A fun cultivation story, which plenty of cool magic, interesting philosophy, and wonderful worldbuilding
Stone Soul is the second book in eden Hudson’s Path of the Thunderbird series. This novel, perfect for fans of xianxia and cultivation stories, continues the story begun in Darkening Skies. In fact, it picks up almost immediately after the first book left off. We get to reunite with some of the more interesting characters from the first novel, and Hudson continues some excellent world building. There are some elements of the novel that didn’t work quite as well for me, however.
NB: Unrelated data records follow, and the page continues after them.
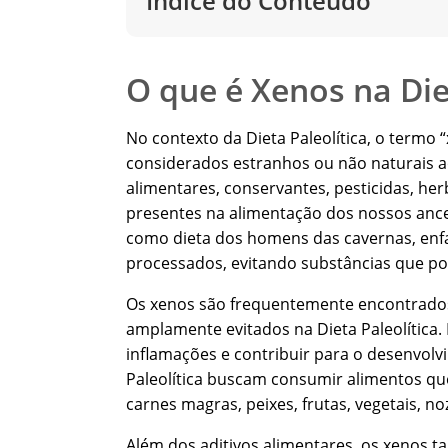
Índice do Conteúdo
O que é Xenos na Die
No contexto da Dieta Paleolítica, o termo
considerados estranhos ou não naturais a
alimentares, conservantes, pesticidas, h
presentes na alimentação dos nossos ances
como dieta dos homens das cavernas, enf
processados, evitando substâncias que pos
Os xenos são frequentemente encontrados
amplamente evitados na Dieta Paleolítica
inflamações e contribuir para o desenvolv
Paleolítica buscam consumir alimentos qu
carnes magras, peixes, frutas, vegetais, 
Além dos aditivos alimentares, os xenos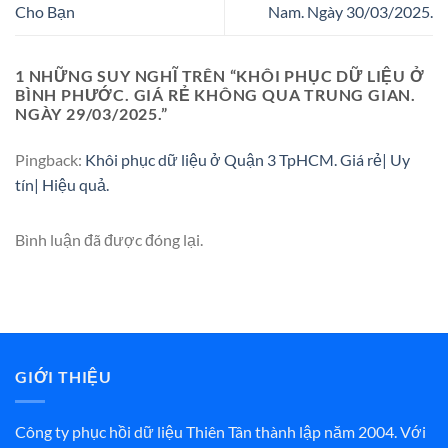
Cho Bạn
Nam. Ngày 30/03/2025.
1 NHỮNG SUY NGHĨ TRÊN “
KHÔI PHỤC DỮ LIỆU Ở
BÌNH PHƯỚC. GIÁ RẺ KHÔNG QUA TRUNG GIAN.
NGÀY 29/03/2025.
”
Pingback:
Khôi phục dữ liệu ở Quận 3 TpHCM. Giá rẻ| Uy
tín| Hiệu quả.
Bình luận đã được đóng lại.
GIỚI THIỆU
Công ty phục hồi dữ liệu Thiên Tân thành lập năm 2004. Với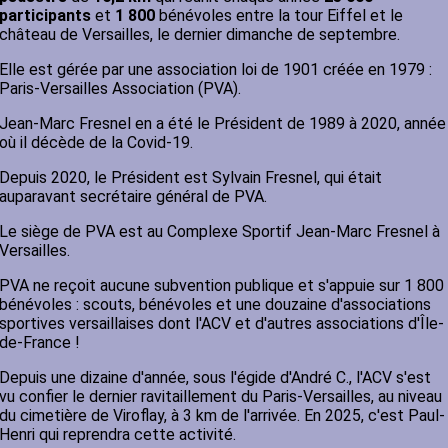
participants
et
1 800
bénévoles entre la tour Eiffel et le
château de Versailles, le dernier dimanche de septembre.
Elle est gérée par une association loi de 1901 créée en 1979 :
Paris-Versailles Association (PVA).
Jean-Marc Fresnel en a été le Président de 1989 à 2020, année
où il décède de la Covid-19.
Depuis 2020, le Président est Sylvain Fresnel, qui était
auparavant secrétaire général de PVA.
Le siège de PVA est au Complexe Sportif Jean-Marc Fresnel à
Versailles.
PVA ne reçoit aucune subvention publique et s'appuie sur 1 800
bénévoles : scouts, bénévoles et une douzaine d'associations
sportives versaillaises dont l'ACV et d'autres associations d'Île-
de-France !
Depuis une dizaine d'année, sous l'égide d'André C., l'ACV s'est
vu confier le dernier ravitaillement du Paris-Versailles, au niveau
du cimetière de Viroflay, à 3 km de l'arrivée. En 2025, c'est Paul-
Henri qui reprendra cette activité.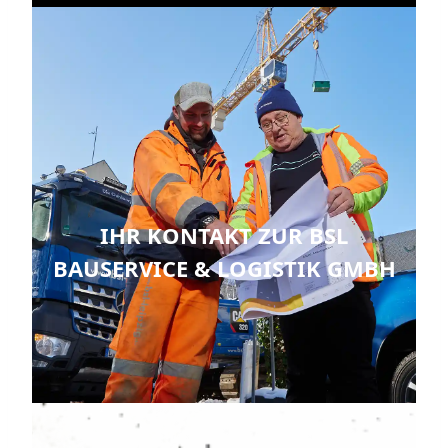
IHR KONTAKT ZUR BSL
BAUSERVICE & LOGISTIK GMBH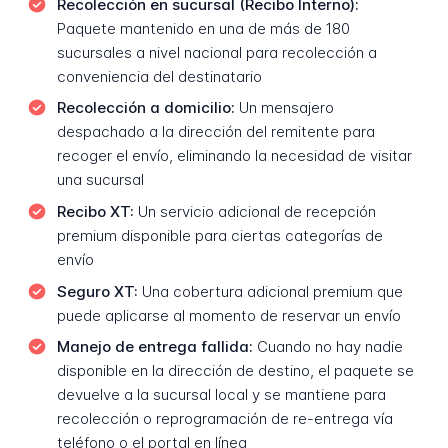
Recolección en sucursal (Recibo Interno):
Paquete mantenido en una de más de 180
sucursales a nivel nacional para recolección a
conveniencia del destinatario
Recolección a domicilio:
Un mensajero
despachado a la dirección del remitente para
recoger el envío, eliminando la necesidad de visitar
una sucursal
Recibo XT:
Un servicio adicional de recepción
premium disponible para ciertas categorías de
envío
Seguro XT:
Una cobertura adicional premium que
puede aplicarse al momento de reservar un envío
Manejo de entrega fallida:
Cuando no hay nadie
disponible en la dirección de destino, el paquete se
devuelve a la sucursal local y se mantiene para
recolección o reprogramación de re-entrega vía
teléfono o el portal en línea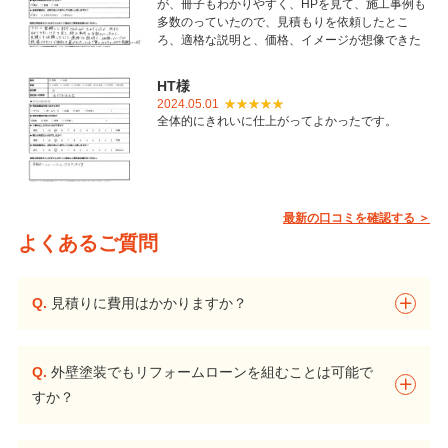
が、冊子もわかりやすく、HPを見て、施工事例も
多数のっていたので、見積もりを依頼したとこ
ろ、適格な説明と、価格、イメージが想像できた
ことで御社を選びました。とても丁寧に仕上げて
いただき感謝しています。
HT様
2024.05.01
全体的にきれいに仕上がってよかったです。
最新の口コミを確認する ＞
よくあるご質問
Q.
見積りに費用はかかりますか？
Q.
外壁塗装でもリフォームローンを組むことは可能で
すか？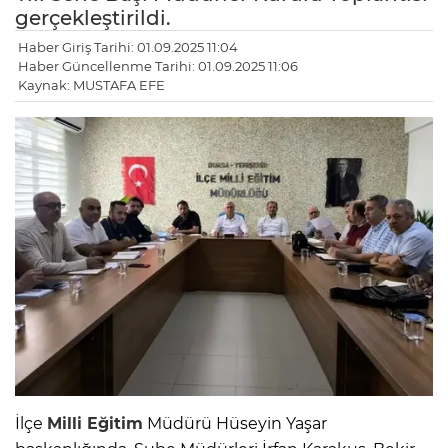
gerçekleştirildi.
Haber Giriş Tarihi: 01.09.2025 11:04
Haber Güncellenme Tarihi: 01.09.2025 11:06
Kaynak: MUSTAFA EFE
İlçe
Milli Eğitim
Müdürü Hüseyin Yaşar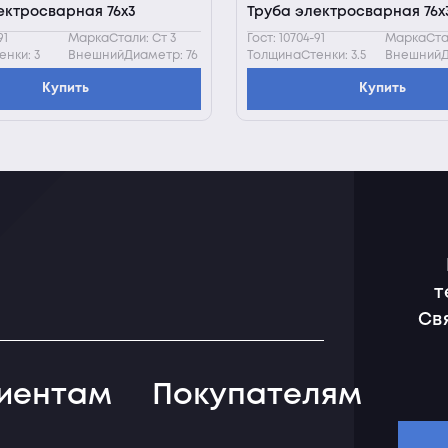
ектросварная 76х3
Труба электросварная 76х3
91
МаркаСтали: Ст 3
Гост: 10704-91
МаркаСтал
нки: 3
ВнешнийДиаметр: 76
ТолщинаСтенки: 3.5
ВнешнийД
Купить
Купить
т
Св
иентам
Покупателям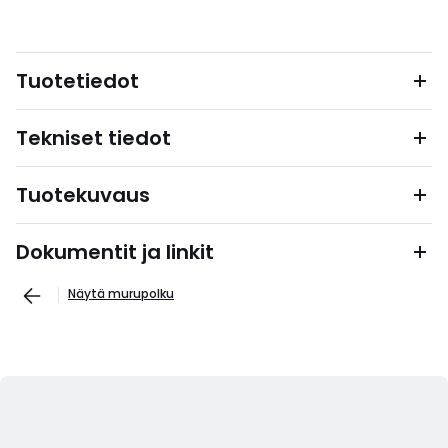
Tuotetiedot
Tekniset tiedot
Tuotekuvaus
Dokumentit ja linkit
Näytä murupolku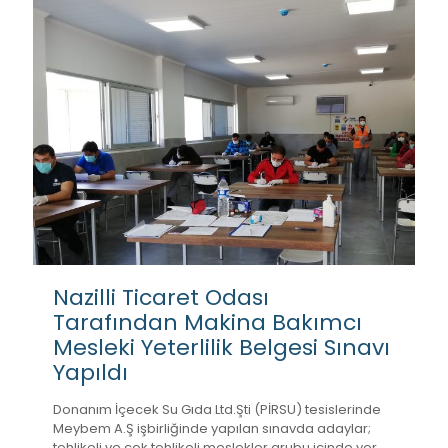
Nazilli Ticaret Odası
Tarafından Makina Bakımcı
Mesleki Yeterlilik Belgesi Sınavı
Yapıldı
Donanım İçecek Su Gıda Ltd.Şti (PİRSU) tesislerinde
Meybem A.Ş işbirliğinde yapılan sınavda adaylar;
tehlikeli ve çok tehlikeli meslekler grubu içinde yer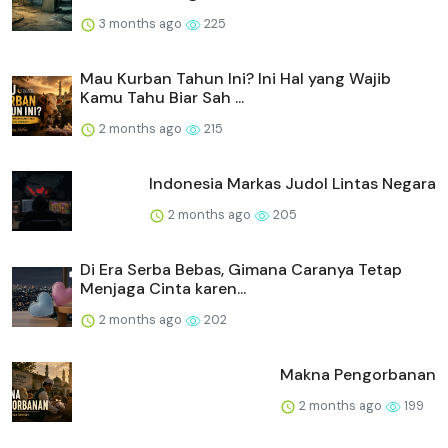
3 months ago
225
Mau Kurban Tahun Ini? Ini Hal yang Wajib
Kamu Tahu Biar Sah ...
2 months ago
215
Indonesia Markas Judol Lintas Negara
2 months ago
205
Di Era Serba Bebas, Gimana Caranya Tetap
Menjaga Cinta karen...
2 months ago
202
Makna Pengorbanan
2 months ago
199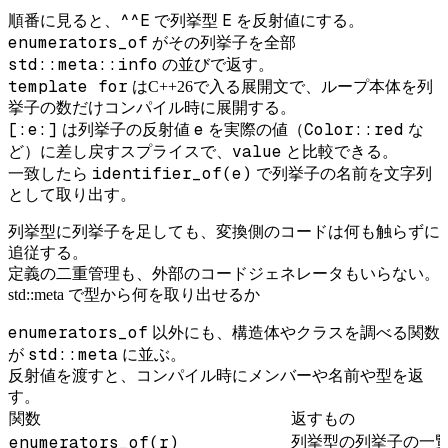
^^E
E
順番に見ると、
で列挙型
を反射値にする。
enumerators_of
がその列挙子を全部
std::meta::info
の並びで返す。
template for
はC++26で入る展開文で、ループ本体を列
挙子の数だけコンパイル時に展開する。
[:e:]
e
Color::red
は列挙子の反射値
を実際の値（
な
value
ど）に差し戻すスプライスで、
と比較できる。
identifier_of(e)
一致したら
で列挙子の名前を文字列
として取り出す。
列挙型に列挙子を足しても、変換側のコードは何も触らずに
追従する。
定義の二重管理も、外部のコードジェネレータもいらない。
std::meta で型から何を取り出せるか
enumerators_of
以外にも、構造体やクラスを調べる関数
std::meta
が
に並ぶ。
反射値を渡すと、コンパイル時にメンバーや名前や型を返
す。
関数
返すもの
enumerators_of(r)
列挙型の列挙子の一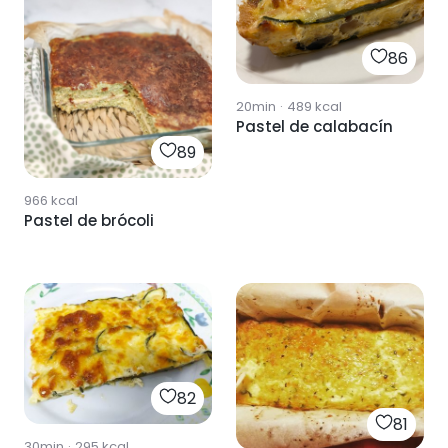
86
20min
·
489
kcal
Pastel de calabacín
89
966
kcal
Pastel de brócoli
82
81
30min
·
295
kcal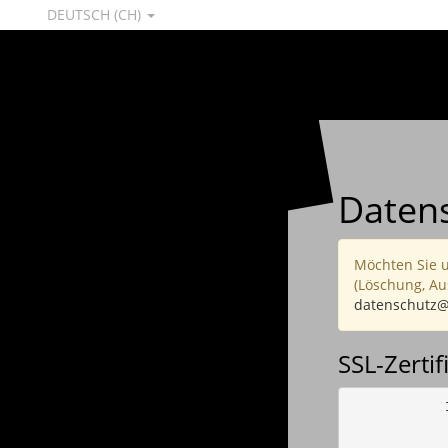
DEUTSCH (CH)
Daten
Möchten Sie 
(Löschung, Au
datenschutz@
SSL-Zertif
            
            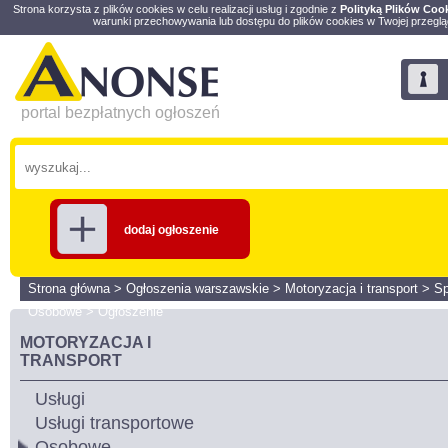
Strona korzysta z plików cookies w celu realizacji usług i zgodnie z
Polityką Plików Coo
warunki przechowywania lub dostępu do plików cookies w Twojej przeglą
portal bezpłatnych ogłoszeń
dodaj ogłoszenie
Strona główna
>
Ogłoszenia warszawskie
>
Motoryzacja i transport
>
S
Osobowe
>
Ogłoszenie
MOTORYZACJA I
TRANSPORT
Usługi
Usługi transportowe
Osobowe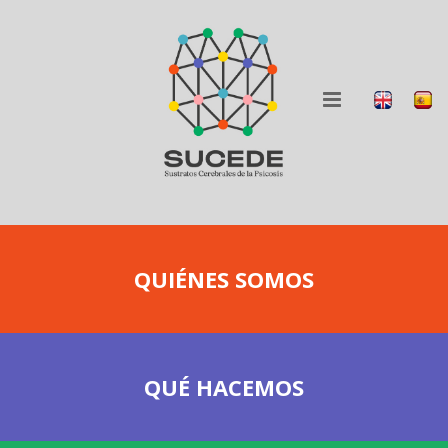
QUIÉNES SOMOS
QUÉ HACEMOS
QUIÉNES SOMOS
BLOG
COLABORA
QUÉ HACEMOS
DIFUSIÓN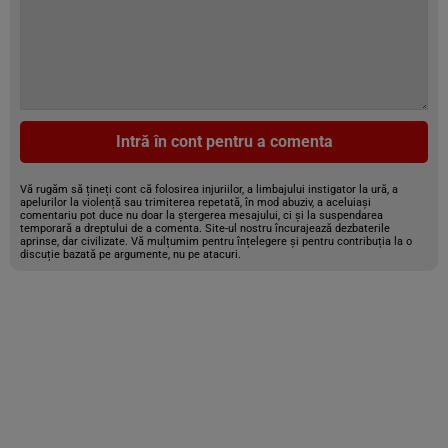
Intră în cont pentru a comenta
Vă rugăm să țineți cont că folosirea injuriilor, a limbajului instigator la ură, a
apelurilor la violență sau trimiterea repetată, în mod abuziv, a aceluiași
comentariu pot duce nu doar la ștergerea mesajului, ci și la suspendarea
temporară a dreptului de a comenta. Site-ul nostru încurajează dezbaterile
aprinse, dar civilizate. Vă mulțumim pentru înțelegere și pentru contribuția la o
discuție bazată pe argumente, nu pe atacuri.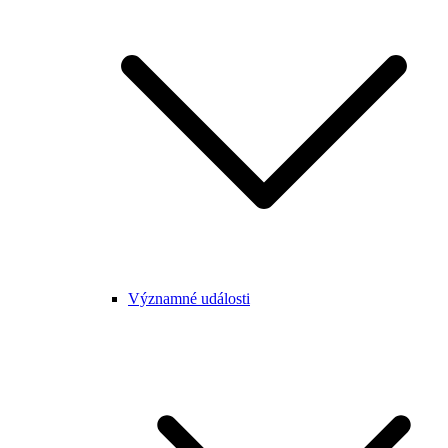
Významné události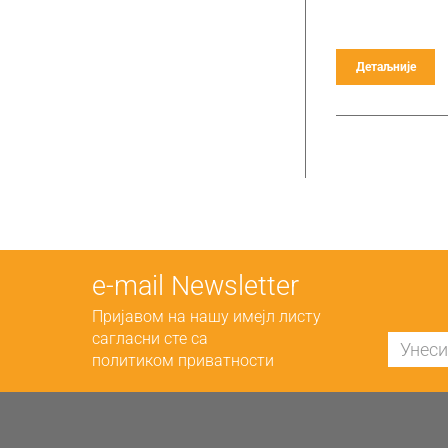
Детаљније
е-mail Newsletter
Пријавом на нашу имејл листу
сагласни сте са
политиком приватности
Where Hudson’s novel truly shines is in the worldbuilding and magic. The Uktena tribe, whom we met briefly in the first book, takes center stage in this one. Their culture and philosophy of life is absolutely fascinating. It’s very clearly described and feels incredibly authentic. Their take on cultivation, bettering oneself, and working toward perfect is absolutely fascinating. The various magic paths in this story continue to intrigue. We definitely get to learn more about the way magic works in this novel, and especially about how different cultures perceive magic and work to better themselves. This is always one of the things I love in cultivation stories, and it certainly shines here. There are plenty of moments when we see characters growing, being confronted with an opposing viewpoint or perspective, and having to wrestle with it. I enjoyed the way character development and progression in terms of magic are linked together. There are also some excellent, tense, action-packed fight sequences. Hudson excels at making you feel like you’re in the middle of the action. I enjoyed both the elements of the novel that were more focused on philosophy and the more action oriented sequences.
There were a few things that didn’t work for me, however. While I enjoyed the philosophical elements in the novel, there were sections that felt like they became too expositional. Interestingly, for me these sections were rarely focused on the philosophical, and were more oriented towards communicating summaries of the story or that sort of thing. There is a lot of telling and explanation in this novel, when I felt like the story might have been better served by showing the events actually happening. When the narrative becomes expositional, it felt like things were bogged down. The bigger issue for me, unfortunately, was that we get a lot more Koida in this novel. In the first novel, Koida was probably my least favorite character. Since she is undisputedly the main character in the second novel, I had a harder time really investing in the main narrative. Thankfully, there were sections devoted to other characters, and Koida did grow on me a little toward the end, but overall I still find her a less than interesting character. In the end, it also feels like the characters don’t make much progress in this one. There isn’t a great deal that actually happens in this novel, and that was a little disappointing. Overall, I still enjoyed the novel, but these elements kept me from it being a complete home run.
Stone Soul is a fun cultivation story, which plenty of cool magic, interesting philosophy, and wonderful worldbuilding. For those who didn’t connect with Koida in the first novel, this one may be a slog at times, but the overall story and plot remain intriguing.